* [Excerpt from a dataset]:
__________
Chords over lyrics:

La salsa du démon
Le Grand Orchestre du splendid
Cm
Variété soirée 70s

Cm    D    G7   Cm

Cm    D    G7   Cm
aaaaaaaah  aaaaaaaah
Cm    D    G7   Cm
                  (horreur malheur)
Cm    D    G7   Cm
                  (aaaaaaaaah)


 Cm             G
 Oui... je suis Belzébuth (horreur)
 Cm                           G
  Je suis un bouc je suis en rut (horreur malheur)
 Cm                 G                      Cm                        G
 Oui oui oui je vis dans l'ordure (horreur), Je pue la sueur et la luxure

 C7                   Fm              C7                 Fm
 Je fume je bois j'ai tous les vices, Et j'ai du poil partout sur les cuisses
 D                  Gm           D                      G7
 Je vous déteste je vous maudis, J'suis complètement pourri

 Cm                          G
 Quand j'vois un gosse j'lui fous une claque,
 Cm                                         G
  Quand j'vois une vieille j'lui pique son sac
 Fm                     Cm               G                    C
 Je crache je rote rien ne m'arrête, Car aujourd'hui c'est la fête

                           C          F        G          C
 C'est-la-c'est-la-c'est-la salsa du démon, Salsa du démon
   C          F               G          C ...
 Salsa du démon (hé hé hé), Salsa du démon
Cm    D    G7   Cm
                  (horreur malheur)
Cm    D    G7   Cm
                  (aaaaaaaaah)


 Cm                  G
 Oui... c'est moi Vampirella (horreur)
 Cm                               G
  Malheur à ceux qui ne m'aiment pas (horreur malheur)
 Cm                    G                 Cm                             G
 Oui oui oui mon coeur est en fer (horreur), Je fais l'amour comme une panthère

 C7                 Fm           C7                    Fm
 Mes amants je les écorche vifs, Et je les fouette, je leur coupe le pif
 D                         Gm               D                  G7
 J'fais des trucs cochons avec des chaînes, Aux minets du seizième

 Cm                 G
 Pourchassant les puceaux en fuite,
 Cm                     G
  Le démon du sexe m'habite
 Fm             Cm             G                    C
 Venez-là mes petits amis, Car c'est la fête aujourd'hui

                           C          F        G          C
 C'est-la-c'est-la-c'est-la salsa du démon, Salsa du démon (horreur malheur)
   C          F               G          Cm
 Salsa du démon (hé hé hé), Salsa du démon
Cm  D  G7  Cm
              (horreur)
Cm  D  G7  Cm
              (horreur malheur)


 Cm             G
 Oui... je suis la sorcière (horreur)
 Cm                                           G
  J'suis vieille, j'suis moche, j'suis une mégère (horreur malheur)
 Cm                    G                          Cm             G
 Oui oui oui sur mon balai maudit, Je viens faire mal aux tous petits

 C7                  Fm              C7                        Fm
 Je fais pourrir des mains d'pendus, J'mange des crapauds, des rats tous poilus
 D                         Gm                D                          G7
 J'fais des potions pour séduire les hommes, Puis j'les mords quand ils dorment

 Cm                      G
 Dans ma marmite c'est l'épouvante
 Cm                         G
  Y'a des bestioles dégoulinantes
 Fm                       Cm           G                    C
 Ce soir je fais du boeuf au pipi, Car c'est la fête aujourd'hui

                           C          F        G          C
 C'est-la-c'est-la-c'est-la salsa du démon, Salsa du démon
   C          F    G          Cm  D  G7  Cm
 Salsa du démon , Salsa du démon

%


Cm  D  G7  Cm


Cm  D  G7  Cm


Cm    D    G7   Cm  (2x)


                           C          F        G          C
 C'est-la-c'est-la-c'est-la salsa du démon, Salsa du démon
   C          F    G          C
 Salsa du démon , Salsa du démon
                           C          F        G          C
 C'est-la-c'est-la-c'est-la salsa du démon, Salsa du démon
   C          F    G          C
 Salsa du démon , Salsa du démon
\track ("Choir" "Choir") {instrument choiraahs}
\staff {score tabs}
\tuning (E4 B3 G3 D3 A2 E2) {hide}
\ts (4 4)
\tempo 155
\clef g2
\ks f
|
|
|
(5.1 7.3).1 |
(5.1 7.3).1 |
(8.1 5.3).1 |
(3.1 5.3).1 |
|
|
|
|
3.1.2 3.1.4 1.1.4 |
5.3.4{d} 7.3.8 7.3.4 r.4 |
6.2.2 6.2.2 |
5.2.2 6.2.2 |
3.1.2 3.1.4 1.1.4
__________
Write the lines above as a Markdown table with the columns Row and Line. Start with the first line and go on through the line that contains "Oui oui oui je", leaving out blank lines.

* [OUTPUT]:
| Row | Line |
|---|---|
| 1 | Chords over lyrics: |
| 2 | La salsa du démon |
| 3 | Le Grand Orchestre du splendid |
| 4 | Cm |
| 5 | Variété soirée 70s |
| 6 | Cm    D    G7   Cm |
| 7 | Cm    D    G7   Cm |
| 8 | aaaaaaaah  aaaaaaaah |
| 9 | Cm    D    G7   Cm |
| 10 |                   (horreur malheur) |
| 11 | Cm    D    G7   Cm |
| 12 |                   (aaaaaaaaah) |
| 13 |  Cm             G |
| 14 |  Oui... je suis Belzébuth (horreur) |
| 15 |  Cm                           G |
| 16 |   Je suis un bouc je suis en rut (horreur malheur) |
| 17 |  Cm                 G                      Cm                        G |
| 18 |  Oui oui oui je vis dans l'ordure (horreur), Je pue la sueur et la luxure |